Mike and Jeanne Petri, from Petri Plumbing in Brooklyn, N.Y., share a story about how their typical marketing tactics slowly began producing very few new customers: “In the mid-1990s, we were still running an ad in our local Yellow Pages and we were getting more customers than we were losing at the time. It was somewhere around 2005-2007 that we really noticed that was no longer the case. Our calls were decreasing and the Yellow Pages ad didn’t even pay for itself.”
At the time, Petri Plumbing didn’t have a website and the Petris had never considered the Internet as a possibility for a plumbing business.
“We were no strangers to the Internet, as far as using it, but it still took us a few years to decide to invest in building a website for our business,” Mike Petri admits. “We finally did, only to find out that having a website was far from enough. The only people to ever see it were the customers we already had or family members — we needed help to make it worth it.”
The Petris’ story is typical, even today. There are billions of web pages on the Internet and only 10 to 20 pages are displayed on the first page of search engines for a search term, such as “plumber.” Unless you operate your plumbing business in a small town with limited competitors, just having a website will not justify the investment.

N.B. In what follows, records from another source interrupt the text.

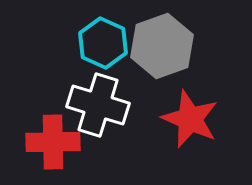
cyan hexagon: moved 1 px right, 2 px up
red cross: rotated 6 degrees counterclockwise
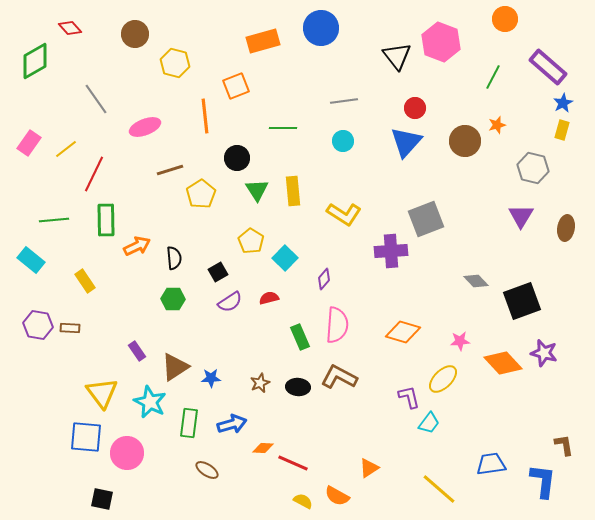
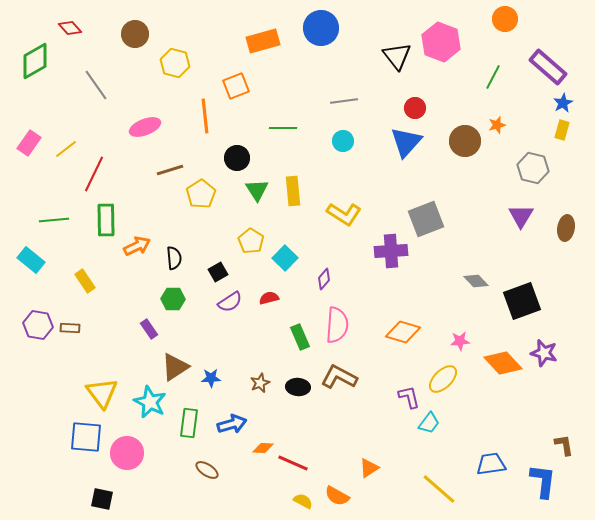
gray line at (96, 99): moved 14 px up
purple rectangle at (137, 351): moved 12 px right, 22 px up
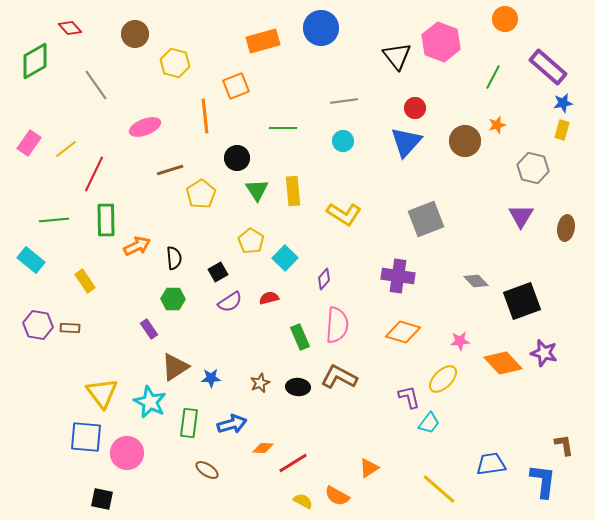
blue star at (563, 103): rotated 18 degrees clockwise
purple cross at (391, 251): moved 7 px right, 25 px down; rotated 12 degrees clockwise
red line at (293, 463): rotated 56 degrees counterclockwise
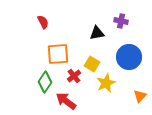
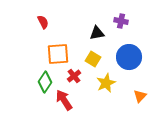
yellow square: moved 1 px right, 5 px up
red arrow: moved 2 px left, 1 px up; rotated 20 degrees clockwise
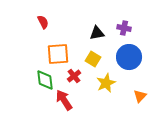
purple cross: moved 3 px right, 7 px down
green diamond: moved 2 px up; rotated 40 degrees counterclockwise
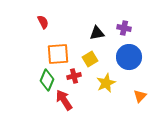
yellow square: moved 3 px left; rotated 28 degrees clockwise
red cross: rotated 24 degrees clockwise
green diamond: moved 2 px right; rotated 30 degrees clockwise
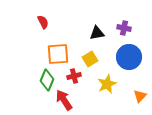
yellow star: moved 1 px right, 1 px down
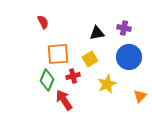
red cross: moved 1 px left
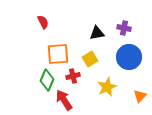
yellow star: moved 3 px down
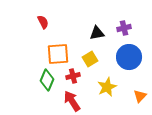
purple cross: rotated 24 degrees counterclockwise
red arrow: moved 8 px right, 1 px down
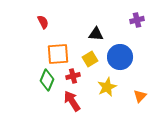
purple cross: moved 13 px right, 8 px up
black triangle: moved 1 px left, 1 px down; rotated 14 degrees clockwise
blue circle: moved 9 px left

Jeanne Petri adds: “We figured out that we needed to put the same amount of effort, or even more, into making sure that people looking for a plumber on the Internet found our website. That was when we implemented SEO tactics; and just a few months later, the phone started to constantly ring again. This all started a couple of years ago, developing over time — now we are more profitable than ever.”
Mobile marketing: smartphones and tablets
The Petris understood that their marketing activities needed to change, and they took the steps to make that happen before it was too late. They also admitted that if they had not turned to the Internet to find customers, they would likely be out of business today, or just barely surviving.
Since the way to do business has changed and will likely continue to evolve, the question is: What’s next?
The answer is a variation of pure Internet marketing, which is already well underway — mobile marketing. Google states that more than 80% of smartphone users utilize their device to assist them when searching for goods and services, and more than 75% have made a purchase as a result of these types of searches.
Internet Analytics firm ComScore reports that not only are more than half of cell phones now smartphones, 61% of smartphone owners conduct local business searches from their phones and are ready to make that phone call or even hire the service immediately.
According to Informa World Cellular Information Service, the total number of mobile service subscriptions in the United States, between smartphones and tablets, jumped sharply to 321 million, which means there are now more mobile subscriptions in the United States than there are people (315.5 million).
Growing mobile use means that even more prospects in the future will find those plumbers that make the investment in being found online. Profitability is estimated to continue to grow for those plumbing and heating contractors that embrace the Internet and take market share from those that do not.